PARIS: TotalEnergies a annoncé lundi dans un communiqué faire appel du jugement rendu le 25 juin dernier relatif au devoir de vigilance, qui lui ordonnait d'intégrer les émissions de CO2 de ses clients dans son plan de vigilance.

"Imposer à des entreprises du secteur de l'énergie ou de la défense, de l'aéronautique ou de l'automobile… un contrôle des risques résultant de l'utilisation de leurs produits par leurs clients n'apparaît pas conforme aux objectifs de la loi, ni aux principes de sécurité juridique et de liberté d'entreprendre", fait valoir le géant français de l'énergie dans son communiqué.

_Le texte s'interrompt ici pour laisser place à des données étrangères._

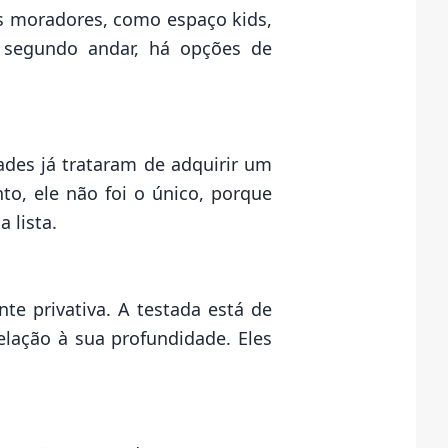
us moradores, como espaço kids,
u segundo andar, há opções de
ades já trataram de adquirir um
to, ele não foi o único, porque
 lista.
e privativa. A testada está de
lação à sua profundidade. Eles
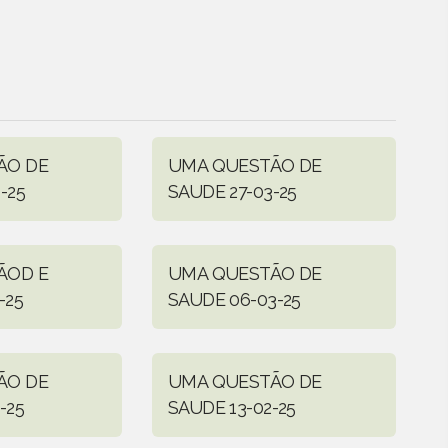
ÃO DE
UMA QUESTÃO DE
-25
SAUDE 27-03-25
ÃOD E
UMA QUESTÃO DE
-25
SAUDE 06-03-25
ÃO DE
UMA QUESTÃO DE
-25
SAUDE 13-02-25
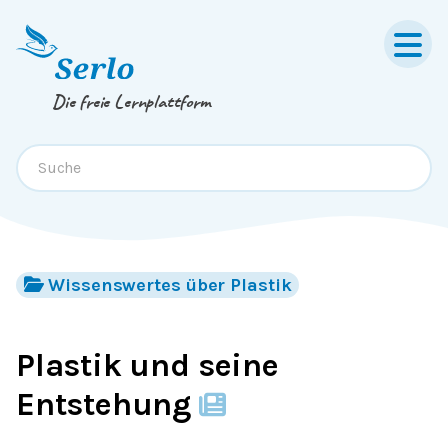
Springe zum
Inhalt
oder
Footer
Die freie Lernplattform
Wissenswertes über Plastik
Plastik und seine
Entstehung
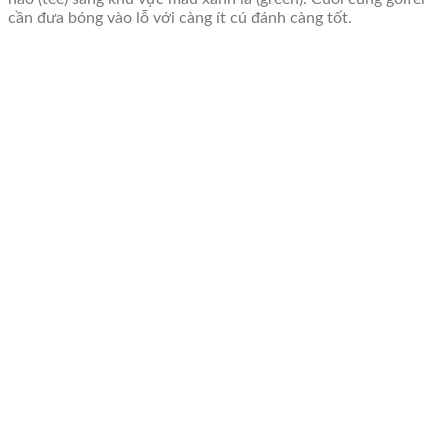
cần đưa bóng vào lỗ với càng ít cú đánh càng tốt.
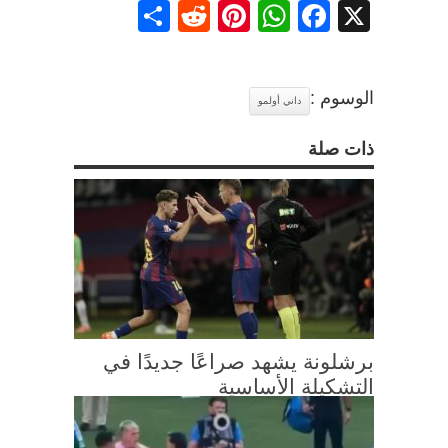
Share
Reddit
Pinterest
WhatsApp
Facebook
X
الوسوم :
داني أولمو
ذات صلة
برشلونة يشهد صراعًا جديدًا في
التشكيلة الأساسية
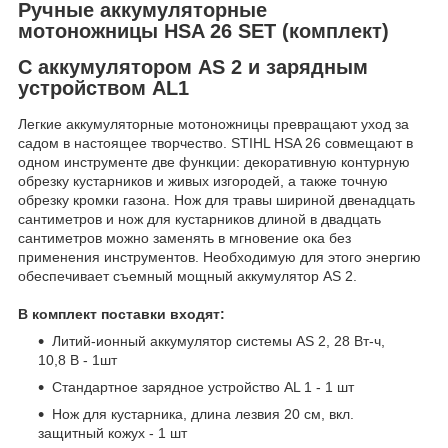
Ручные аккумуляторные
мотоножницы HSA 26 SET (комплект)
С аккумулятором AS 2 и зарядным
устройством AL1
Легкие аккумуляторные мотоножницы превращают уход за
садом в настоящее творчество. STIHL HSA 26 совмещают в
одном инструменте две функции: декоративную контурную
обрезку кустарников и живых изгородей, а также точную
обрезку кромки газона. Нож для травы шириной двенадцать
сантиметров и нож для кустарников длиной в двадцать
сантиметров можно заменять в мгновение ока без
применения инструментов. Необходимую для этого энергию
обеспечивает съемный мощный аккумулятор AS 2.
В комплект поставки входят:
Литий-ионный аккумулятор системы AS 2, 28 Вт-ч,
10,8 B - 1шт
Стандартное зарядное устройство AL 1 - 1 шт
Нож для кустарника, длина лезвия 20 см, вкл.
защитный кожух - 1 шт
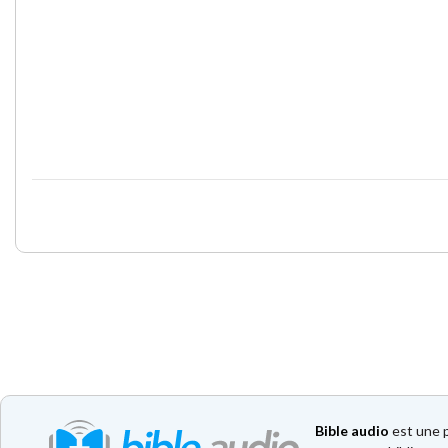
Bible audio
est une p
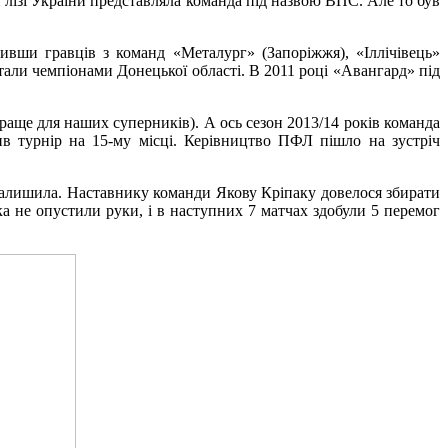
 лізі України представляла команда під назвою ВПС. Але то був
вши гравців з команд «Металург» (Запоріжжя), «Іллічівець»
тали чемпіонами Донецької області. В 2011 році «Авангард» під
 краще для наших суперників). А ось сезон 2013/14 років команда
ив турнір на 15-му місці. Керівництво ПФЛ пішло на зустріч
залишила. Наставнику команди Якову Кріпаку довелося збирати
ка не опустили руки, і в наступних 7 матчах здобули 5 перемог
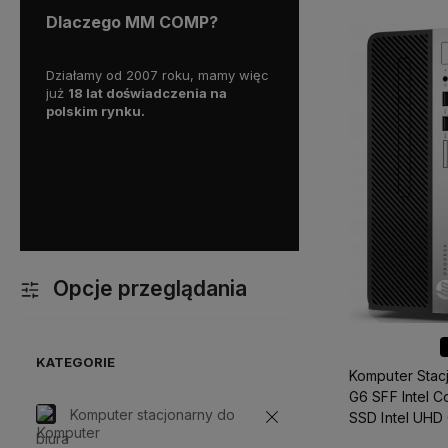
Dlaczego MM COMP?
wy już
Działamy od 2007 roku, mamy więc
Wszystkie nasze produkty o
już
18 lat doświadczenia na
gwaracją, a nasz doświadc
polskim rynku.
personel pomoże w wyborz
optymalnego sprzętu, oraz
z kazdym problemem doty
komputera.
Dodatkowo mo
liczyć na ekspresową i p
dostawę!
Opcje przeglądania
KATEGORIE
Komputer Stac
G6 SFF Intel C
Komputer stacjonarny do
SSD Intel UHD
biura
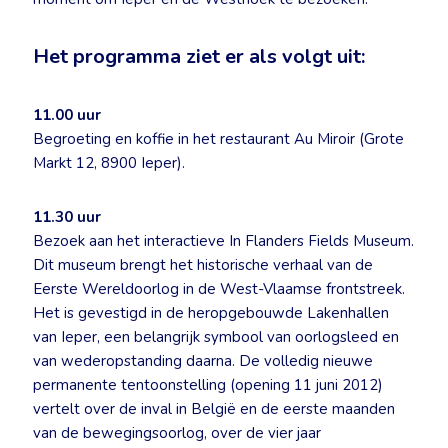
Het programma ziet er als volgt uit:
11.00 uur
Begroeting en koffie in het restaurant Au Miroir (Grote
Markt 12, 8900 Ieper).
11.30 uur
Bezoek aan het interactieve In Flanders Fields Museum.
Dit museum brengt het historische verhaal van de
Eerste Wereldoorlog in de West-Vlaamse frontstreek.
Het is gevestigd in de heropgebouwde Lakenhallen
van Ieper, een belangrijk symbool van oorlogsleed en
van wederopstanding daarna. De volledig nieuwe
permanente tentoonstelling (opening 11 juni 2012)
vertelt over de inval in België en de eerste maanden
van de bewegingsoorlog, over de vier jaar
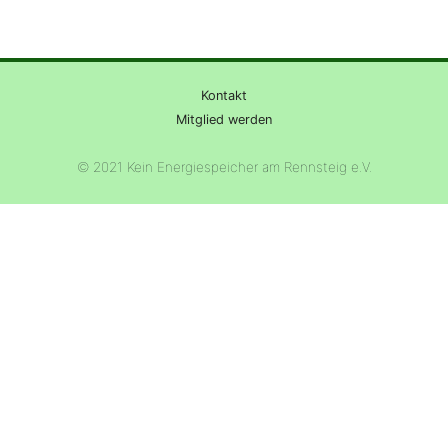
Kontakt
Mitglied werden
© 2021 Kein Energiespeicher am Rennsteig e.V.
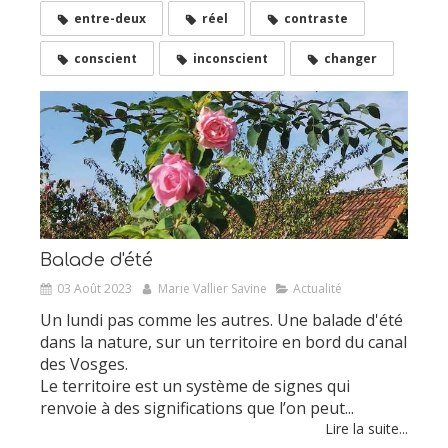
entre-deux
réel
contraste
conscient
inconscient
changer
Balade d'été
03 Août 2023
Marie Vallier Savine
Actualité
Un lundi pas comme les autres. Une balade d'été
dans la nature, sur un territoire en bord du canal
des Vosges.
Le territoire est un système de signes qui
renvoie à des significations que l’on peut...
Lire la suite...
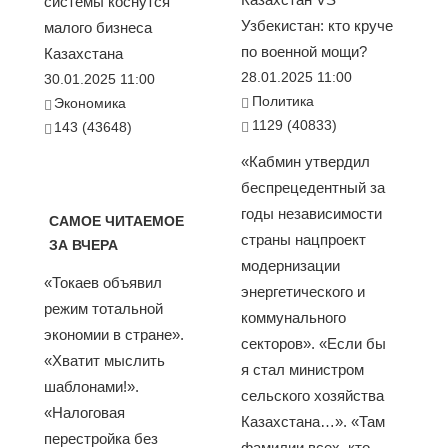
системы коснутся
Узбекистан: кто круче
малого бизнеса
по военной мощи?
Казахстана
28.01.2025 11:00
30.01.2025 11:00
Политика
Экономика
1129 (40833)
143 (43648)
«Кабмин утвердил
беспрецедентный за
годы независимости
САМОЕ ЧИТАЕМОЕ
страны нацпроект
ЗА ВЧЕРА
модернизации
«Токаев объявил
энергетического и
режим тотальной
коммунального
экономии в стране».
секторов». «Если бы
«Хватит мыслить
я стал министром
шаблонами!».
сельского хозяйства
«Налоговая
Казахстана…». «Там
перестройка без
фамилии всех, кто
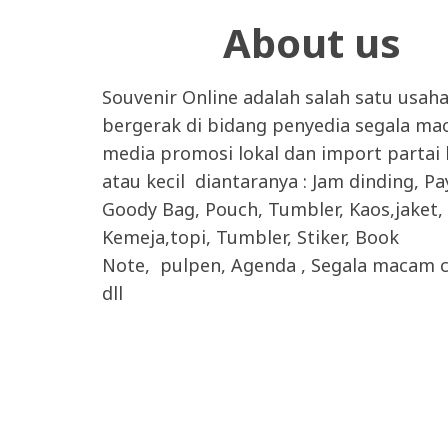
About us
Souvenir Online adalah salah satu usah
bergerak di bidang penyedia segala m
media promosi lokal dan import partai
atau kecil diantaranya : Jam dinding, P
Goody Bag, Pouch, Tumbler, Kaos,jaket,
Kemeja,topi, Tumbler, Stiker, Book
Note, pulpen, Agenda , Segala macam c
dll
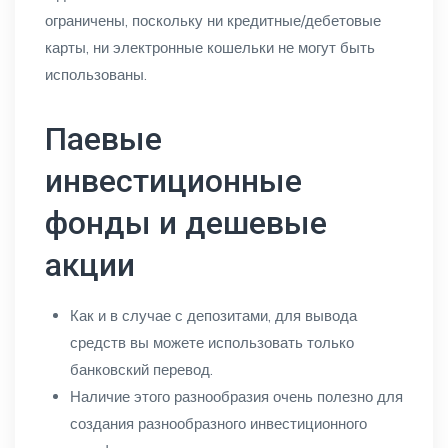
ограничены, поскольку ни кредитные/дебетовые
карты, ни электронные кошельки не могут быть
использованы.
Паевые
инвестиционные
фонды и дешевые
акции
Как и в случае с депозитами, для вывода
средств вы можете использовать только
банковский перевод.
Наличие этого разнообразия очень полезно для
создания разнообразного инвестиционного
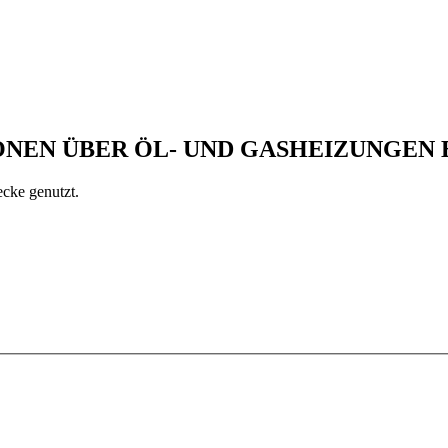
NEN ÜBER ÖL- UND GASHEIZUNGEN
cke genutzt.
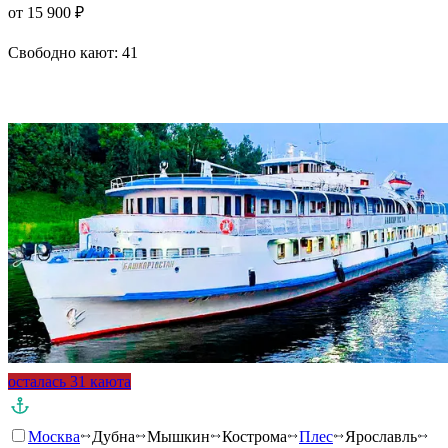
от 15 900 ₽
Свободно кают:
41
Подробнее о круизе
осталась 31 каюта
Москва
Дубна
Мышкин
Кострома
Плес
Ярославль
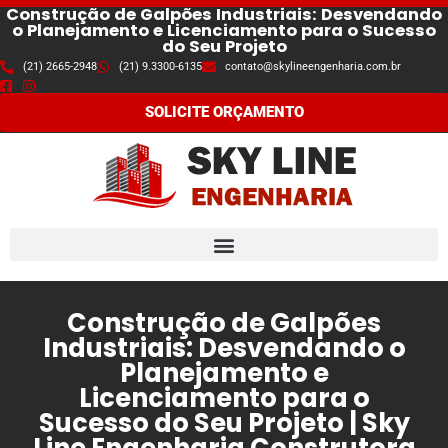
Construção de Galpões Industriais: Desvendando
o Planejamento e Licenciamento para o Sucesso
do Seu Projeto
Pular
(21) 2665-2948
(21) 9.3300-6135
contato@skylineengenharia.com.br
para
o
SOLICITE ORÇAMENTO
conteúdo
Construção de Galpões
Industriais: Desvendando o
Planejamento e
Licenciamento para o
Sucesso do Seu Projeto | Sky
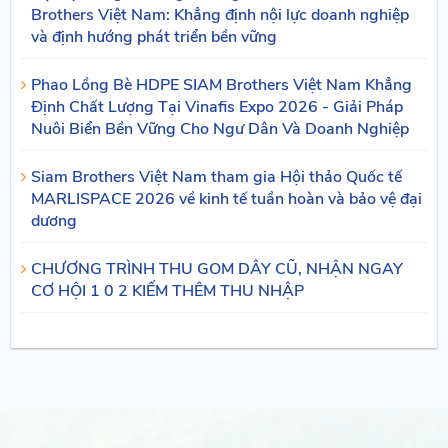
Brothers Việt Nam: Khẳng định nội lực doanh nghiệp
và định hướng phát triển bền vững
Phao Lồng Bè HDPE SIAM Brothers Việt Nam Khẳng
Định Chất Lượng Tại Vinafis Expo 2026 - Giải Pháp
Nuôi Biển Bền Vững Cho Ngư Dân Và Doanh Nghiệp
Siam Brothers Việt Nam tham gia Hội thảo Quốc tế
MARLISPACE 2026 về kinh tế tuần hoàn và bảo vệ đại
dương
CHƯƠNG TRÌNH THU GOM DÂY CŨ, NHẬN NGAY
CƠ HỘI 1 0 2 KIẾM THÊM THU NHẬP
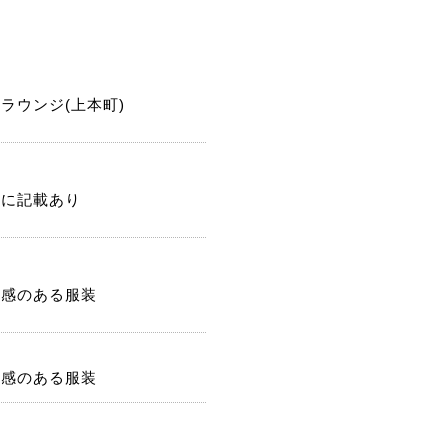
ラウンジ(上本町)
記に記載あり
潔感のある服装
潔感のある服装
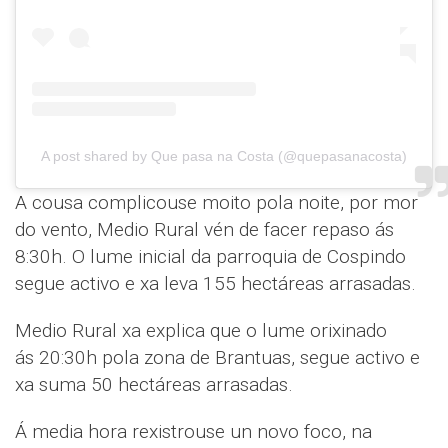
A post shared by Que pasa na Costa (@quepasanacosta)
A cousa complicouse moito pola noite, por mor
do vento, Medio Rural vén de facer repaso ás
8:30h. O lume inicial da parroquia de Cospindo
segue activo e xa leva 155 hectáreas arrasadas.
Medio Rural xa explica que o lume orixinado
ás 20:30h pola zona de Brantuas, segue activo e
xa suma 50 hectáreas arrasadas.
Á media hora rexistrouse un novo foco, na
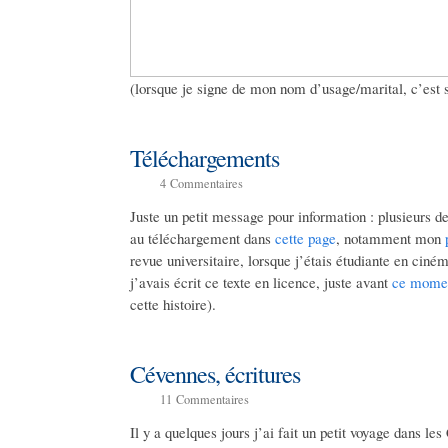
(lorsque je signe de mon nom d’usage/marital, c’est 
Téléchargements
4
Commentaires
Juste un petit message pour information : plusieurs d
au téléchargement dans
cette page
, notamment mon
revue universitaire, lorsque j’étais étudiante en ciné
j’avais écrit ce texte en licence, juste avant
ce momen
cette histoire).
Cévennes, écritures
11
Commentaires
Il y a quelques jours j’ai fait un petit voyage dans l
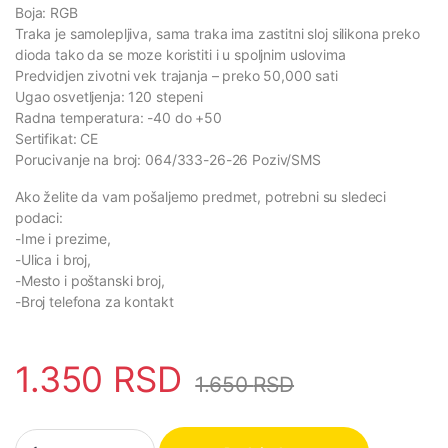
Boja: RGB
Traka je samolepljiva, sama traka ima zastitni sloj silikona preko
dioda tako da se moze koristiti i u spoljnim uslovima
Predvidjen zivotni vek trajanja – preko 50,000 sati
Ugao osvetljenja: 120 stepeni
Radna temperatura: -40 do +50
Sertifikat: CE
Porucivanje na broj: 064/333-26-26 Poziv/SMS
Ako želite da vam pošaljemo predmet, potrebni su sledeci
podaci:
-Ime i prezime,
-Ulica i broj,
-Mesto i poštanski broj,
-Broj telefona za kontakt
1.350
RSD
1.650
RSD
LED RGB traka 5m quantity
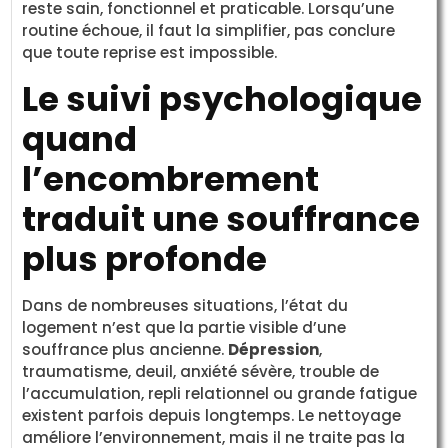
reste sain, fonctionnel et praticable. Lorsqu’une
routine échoue, il faut la simplifier, pas conclure
que toute reprise est impossible.
Le suivi psychologique
quand
l’encombrement
traduit une souffrance
plus profonde
Dans de nombreuses situations, l’état du
logement n’est que la partie visible d’une
souffrance plus ancienne.
Dépression
,
traumatisme, deuil, anxiété sévère, trouble de
l’accumulation, repli relationnel ou grande fatigue
existent parfois depuis longtemps. Le nettoyage
améliore l’environnement, mais il ne traite pas la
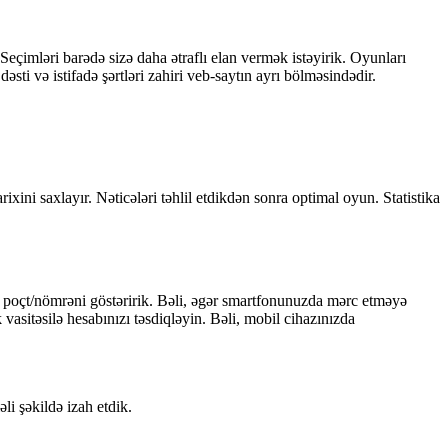
eçimləri barədə sizə daha ətraflı elan vermək istəyirik. Oyunları
sti və istifadə şərtləri zahiri veb-saytın ayrı bölməsindədir.
rixini saxlayır. Nəticələri təhlil etdikdən sonra optimal oyun. Statistika
ya poçt/nömrəni göstəririk. Bəli, əgər smartfonunuzda mərc etməyə
vasitəsilə hesabınızı təsdiqləyin. Bəli, mobil cihazınızda
i şəkildə izah etdik.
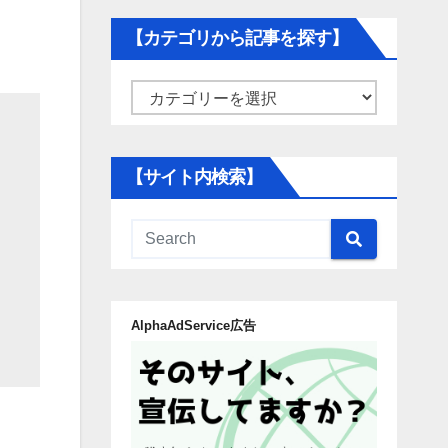
【カテゴリから記事を探す】
【カ
テ
ゴ
【サイト内検索】
リ
か
ら
記
事
AlphaAdService広告
を
探
す】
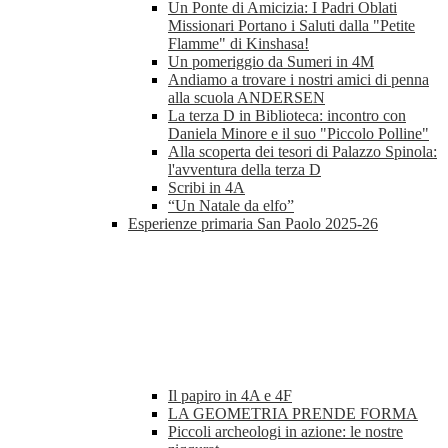
Un Ponte di Amicizia: I Padri Oblati
Missionari Portano i Saluti dalla "Petite
Flamme" di Kinshasa!
Un pomeriggio da Sumeri in 4M
Andiamo a trovare i nostri amici di penna
alla scuola ANDERSEN
La terza D in Biblioteca: incontro con
Daniela Minore e il suo "Piccolo Polline"
Alla scoperta dei tesori di Palazzo Spinola:
l'avventura della terza D
Scribi in 4A
“Un Natale da elfo”
Esperienze primaria San Paolo 2025-26
Il papiro in 4A e 4F
LA GEOMETRIA PRENDE FORMA
Piccoli archeologi in azione: le nostre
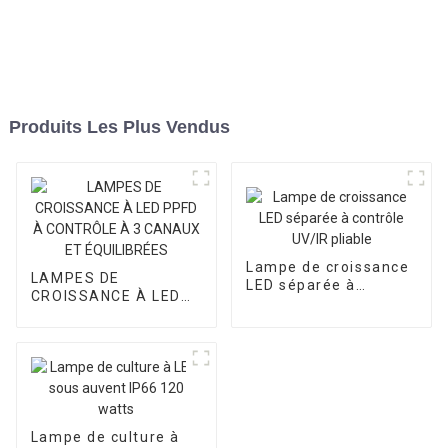
Produits Les Plus Vendus
Lampe de croissance
LAMPES DE
LED séparée à
CROISSANCE À LED
contrôle UV/IR pliable
PPFD À CONTRÔLE À
3 CANAUX ET
ÉQUILIBRÉES
Lampe de culture à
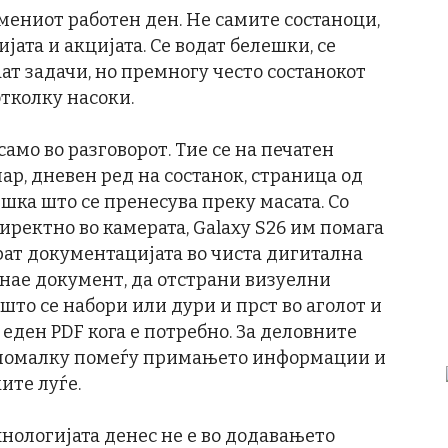
мениот работен ден. Не самите состаноци,
јата и акцијата. Се водат белешки, се
ат задачи, но премногу често состанокот
тколку насоки.
амо во разговорот. Тие се на печатен
р, дневен ред на состанок, страница од
шка што се пренесува преку масата. Со
ректно во камерата, Galaxy S26 им помага
рат документацијата во чиста дигитална
знае документ, да отстрани визуелни
то се набори или дури и прст во аголот и
еден PDF кога е потребно. За деловните
р помалку помеѓу примањето информации и
ите луѓе.
хнологијата денес не е во додавањето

Le tribunal judiciaire de Paris a estimé le 25 juin que le plan de vigilance actuel du géant pétrogazier était "incomplet", lui accordant six mois pour se mettre en conformité sous peine d'un nouveau contrôle judiciaire prévu début 2027.

Le devoir de vigilance, introduit dans le droit français en 2017, impose aux grandes entreprises françaises de publier un document cartographiant les risques graves pour les droits humains, la santé et l'environnement liés à leurs activités et à celles de leurs partenaires commerciaux, et de mettre en oeuvre des "mesures de vigilance raisonnable" pour les prévenir.

L'injonction du tribunal a été assortie de l'exécution provisoire, ce qui signifie que le groupe doit s'y conformer immédiatement, et que son appel ne suspend pas la décision.

TotalEnergies précise avoir décidé de faire appel "après délibération de son conseil d'administration".

Dans son communiqué, le groupe s'appuie sur la décision du ministère public, qui a "estimé que le changement climatique est un phénomène mondial qui est +l'affaire de tous mais essentiellement une responsabilité de la communauté internationale des Etats+".

TotalEnergies argue également que "la loi sur le devoir de vigilance vise à responsabiliser les entreprises sur les risques d'atteinte résultant de leurs activités, de celles de leurs filiales et de leurs fournisseurs et sous-traitants, mais ne vise pas les activités de leurs clients sur lesquelles l'entreprise ne dispose pas de contrôle".

"Ce n'est pas TotalEnergies qui décide si un automobiliste choisit de rouler à l'essence, au biodiesel ou avec un véhicule électrique", ajoute le géant pétrogazier.

Ce dossier s'inscrit dans une vague mondiale de contentieux climatiques visant les multinationales.

Dans une affaire similaire, la Cour suprême des Pays-Bas doit notamment se prononcer en dernière instance sur le groupe Shell, après l'annulation en appel d'un jugement historique de 2021 qui lui ordonnait de réduire ses émissions de 45% d'ici 2030.